Maximum allowed job run time

Hello,
I'm new on W4M. I did a PCA on a big dataset (300 samples) which ran well. However my PLS analysis ran over the walltime.

Could you help?

Thank you
Simon

Galaxy Tool ID: toolshed.g2.bx.psu.edu/repos/ethevenot/multivariate/Multivariate/2.3.10
Galaxy Tool Version: 2.3.10
Tool Version: None
Tool Standard Output: stdout
Tool Standard Error: stderr
Tool Exit Code: None
History Content API ID: 6eece17699c62b74
Job API ID: 777ca7cf1c191b30
History API ID: 49f747565f9af515
UUID: 85bac157-afee-42a2-8da7-c0f754be2cb5

@ethevenot, the current setting is 12h.
Is it normal for you that it take so long?

I do not know how many features you have but this running time seems definitely too long (it should take < 1 min).

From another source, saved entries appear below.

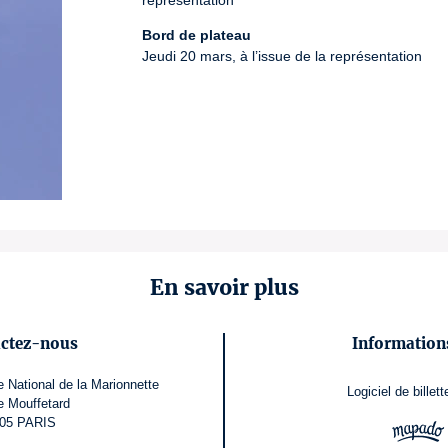
représentation
Bord de plateau
Jeudi 20 mars, à l’issue de la représentation

En savoir plus
ctez-nous
Informations
e National de la Marionnette
Logiciel de billett
e Mouffetard
05 PARIS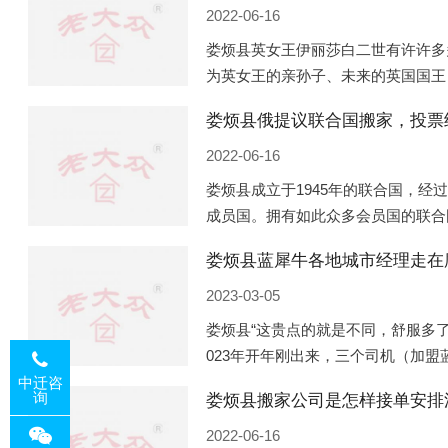
2022-06-16
娄烦县英女王伊丽莎白二世有许许多
为英女王的亲孙子、未来的英国国王
的房产。目前，威廉凯特以及三个孩
娄烦县俄提议联合国搬家，投票
是位于伦敦的肯辛顿宫，一处
2022-06-16
娄烦县成立于1945年的联合国，经
成员国。拥有如此众多会员国的联合
的国际组织，也是世界上分量最重、
娄烦县蓝犀牛各地城市经理走在
以美国为首的西方国家
2023-03-05
娄烦县“这贵点的就是不同，舒服多了
023年开年刚出来，三个司机（加
理去佛山娱乐场所大消费了一次，据
中迁咨
询
娄烦县搬家公司是怎样接单安排
平摊费用，燃鹅这样的
2022-06-16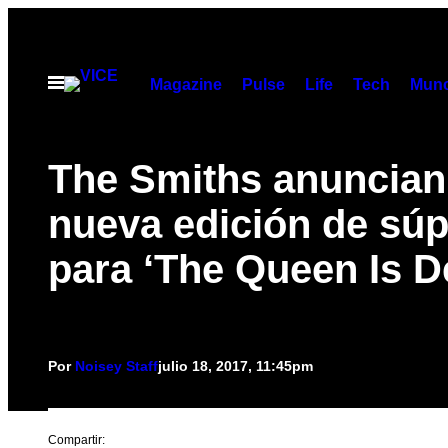
Saltar
al
contenido
Abrir
Magazine
Pulse
Life
Tech
Munc
Menú
The Smiths anuncian
nueva edición de súp
para ‘The Queen Is D
Por
Noisey Staff
julio 18, 2017, 11:45pm
Compartir:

Feel free to share your history with me (etienne.thevenot@cea.fr) or send me the 3 .tsv tables if you wish.

Best wishes,

Etienne.

1 J'aime

Which is the response feature you are trying to predict by PLS(-DA)?

Hello Etienne,

I'm trying to predict the Family

I did a few cheks on your data and here are some comments.

  1. I reproduce your results: PCA OK in a few seconds and PLS-DA to predict the 'family' response is still not converging after many seconds.
  2. Your dataset contains ~100X more features than samples (so a high risk of overfitting), and two of your 5 classes contain less than 7 samples (which is very few; in any case, the cross-validation argument, which is 7 by default, should be lowered).
  3. I therefore focused on the 2 classes with the most of the samples, randomly selected 1/10 of the features, and selected only two components. I end up in a few seconds with a significant model. I could also obtain a significant model with the 3 main classes and 2 (or 3) components in a few minutes.

Thank you very much ! I've been struggling a while with that dataset !

So do you suggest that I should :

  • Increase my detection threshold to keep less features during pre-processing?
  • Replace the classes with few samples by a class "other" in my sampleMetadata file?

Thanks again

I assume that some (many) of your features are noise which should indeed be filtered during preprocessing or quality controls.
I would first analyze your 3 main classes in the classical way. You might also group the remaining samples in a 4th class.